A neuroprotective astrocyte state is induced by neuronal signal EphB1 but fails in ALS models
We addressed the hypothesis that impairment of neuroprotective astrocytic mechanisms are disrupted in ALS using in vivo models, and patient-specific iPSCs. We found that EphB1, a neuronal signal, can induce a neuroprotective astrocyte phenotype through the EphrinB1 receptor / JAK-STAT pathway and that this response fails in ALS astrocytes.
Cyclooxygenase-dependent tumor growth through evasion of immunity
In this paper, we uncovered a potent mechanism of cancer immune evasion, namely cyclooxygenase (COX)-dependent secretion of prostaglandin E2 (PGE2) by tumour cells. We further showed that the growth of PGE2-secreting tumours in mice can be reversed by a combination of checkpoint blockade immunotherapy and COX inhibitors, suggesting that COX inhibition might be a useful addition to both conventional and immune-based therapy of cancer. This paper led to seven clinical trials worldwide to test combinations of prostaglandin E2 inhibition with checkpoint blockade cancer therapies.

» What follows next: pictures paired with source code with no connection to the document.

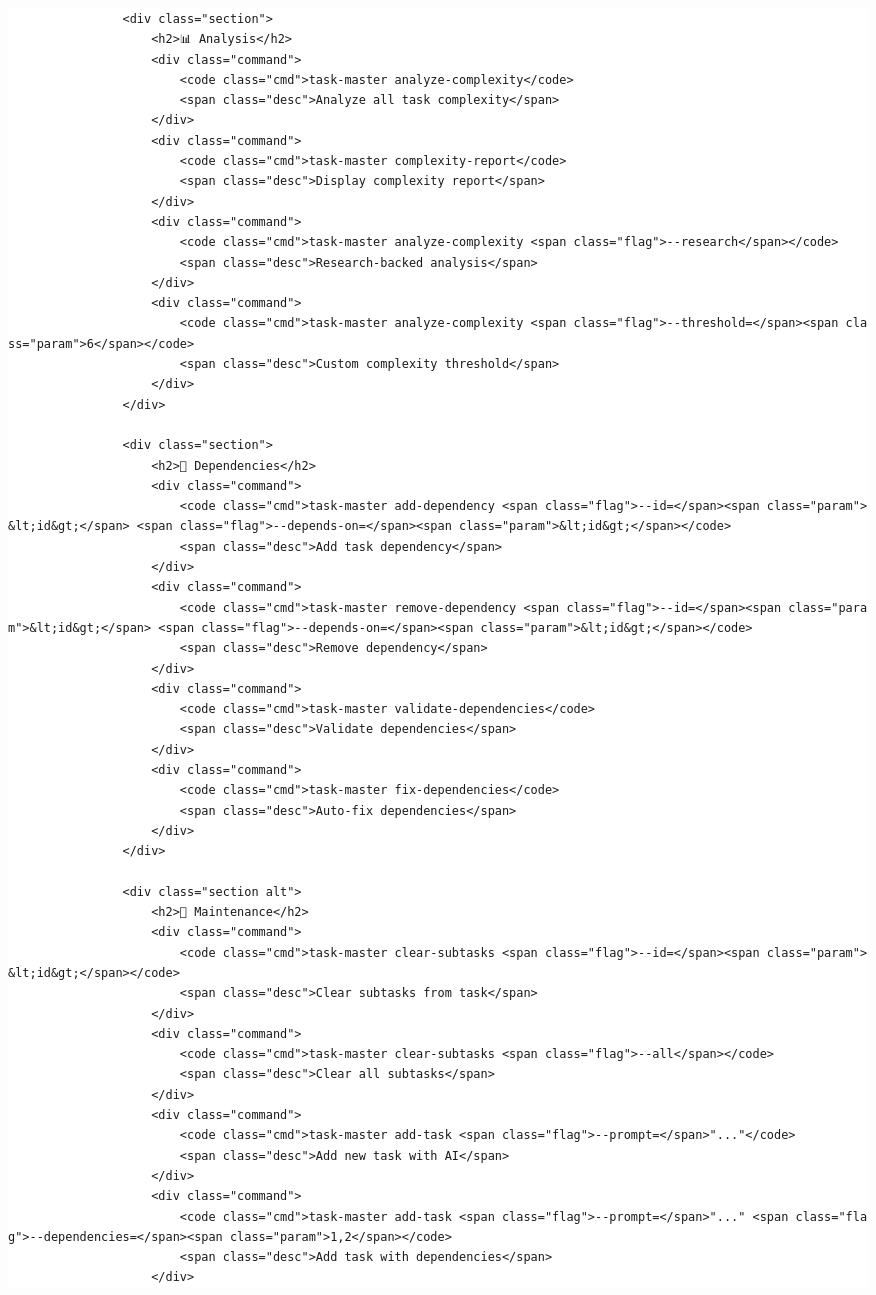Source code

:                     <div class="section">
                        <h2>📊 Analysis</h2>
                        <div class="command">
                            <code class="cmd">task-master analyze-complexity</code>
                            <span class="desc">Analyze all task complexity</span>
                        </div>
                        <div class="command">
                            <code class="cmd">task-master complexity-report</code>
                            <span class="desc">Display complexity report</span>
                        </div>
                        <div class="command">
                            <code class="cmd">task-master analyze-complexity <span class="flag">--research</span></code>
                            <span class="desc">Research-backed analysis</span>
                        </div>
                        <div class="command">
                            <code class="cmd">task-master analyze-complexity <span class="flag">--threshold=</span><span class="param">6</span></code>
                            <span class="desc">Custom complexity threshold</span>
                        </div>
                    </div>

                    <div class="section">
                        <h2>🔗 Dependencies</h2>
                        <div class="command">
                            <code class="cmd">task-master add-dependency <span class="flag">--id=</span><span class="param">&lt;id&gt;</span> <span class="flag">--depends-on=</span><span class="param">&lt;id&gt;</span></code>
                            <span class="desc">Add task dependency</span>
                        </div>
                        <div class="command">
                            <code class="cmd">task-master remove-dependency <span class="flag">--id=</span><span class="param">&lt;id&gt;</span> <span class="flag">--depends-on=</span><span class="param">&lt;id&gt;</span></code>
                            <span class="desc">Remove dependency</span>
                        </div>
                        <div class="command">
                            <code class="cmd">task-master validate-dependencies</code>
                            <span class="desc">Validate dependencies</span>
                        </div>
                        <div class="command">
                            <code class="cmd">task-master fix-dependencies</code>
                            <span class="desc">Auto-fix dependencies</span>
                        </div>
                    </div>

                    <div class="section alt">
                        <h2>🧹 Maintenance</h2>
                        <div class="command">
                            <code class="cmd">task-master clear-subtasks <span class="flag">--id=</span><span class="param">&lt;id&gt;</span></code>
                            <span class="desc">Clear subtasks from task</span>
                        </div>
                        <div class="command">
                            <code class="cmd">task-master clear-subtasks <span class="flag">--all</span></code>
                            <span class="desc">Clear all subtasks</span>
                        </div>
                        <div class="command">
                            <code class="cmd">task-master add-task <span class="flag">--prompt=</span>"..."</code>
                            <span class="desc">Add new task with AI</span>
                        </div>
                        <div class="command">
                            <code class="cmd">task-master add-task <span class="flag">--prompt=</span>"..." <span class="flag">--dependencies=</span><span class="param">1,2</span></code>
                            <span class="desc">Add task with dependencies</span>
                        </div>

A mechanically active heterotypic E-cadherin/N-cadherin adhesion enables fibroblasts to drive cancer cell invasion
Our previous work showed how stromal fibroblasts lead the collective invasion of cancer cells, and documented how remodelling of the extracellular matrix was important for this behaviour. Following our observation of direct cell-cell contacts between cancer cells and fibroblasts, we hypothesised that the two cells might be mechanically coupled; therefore, we began collaborating with Xavi Trepat (IBEC Barcelona), who is a world leader in the mechanics of multi-cellular systems. By biophysical measurements and a range of conventional cell and molecular biology manipulations, we demonstrated that fibroblasts actively ‘pull’ cancer cells into the surrounding extracellular matrix.
Feedback control of AHR signalling regulates intestinal immunity
This paper established the AHR induced feedback system of cytochrome P4501 metabolising enzymes as critical regulators of AHR signalling. Excessive ligand degradation via Cytochrome P4501 phenocopies AHR deficiency and has detrimental consequences for intestinal health which can be counterbalanced by increasing the intake of AHR ligands in the diet. The intestinal epithelium acts as gatekeeper for the supply of ligands throughout the body emphasising the importance of the gut barrier for whole body physiology.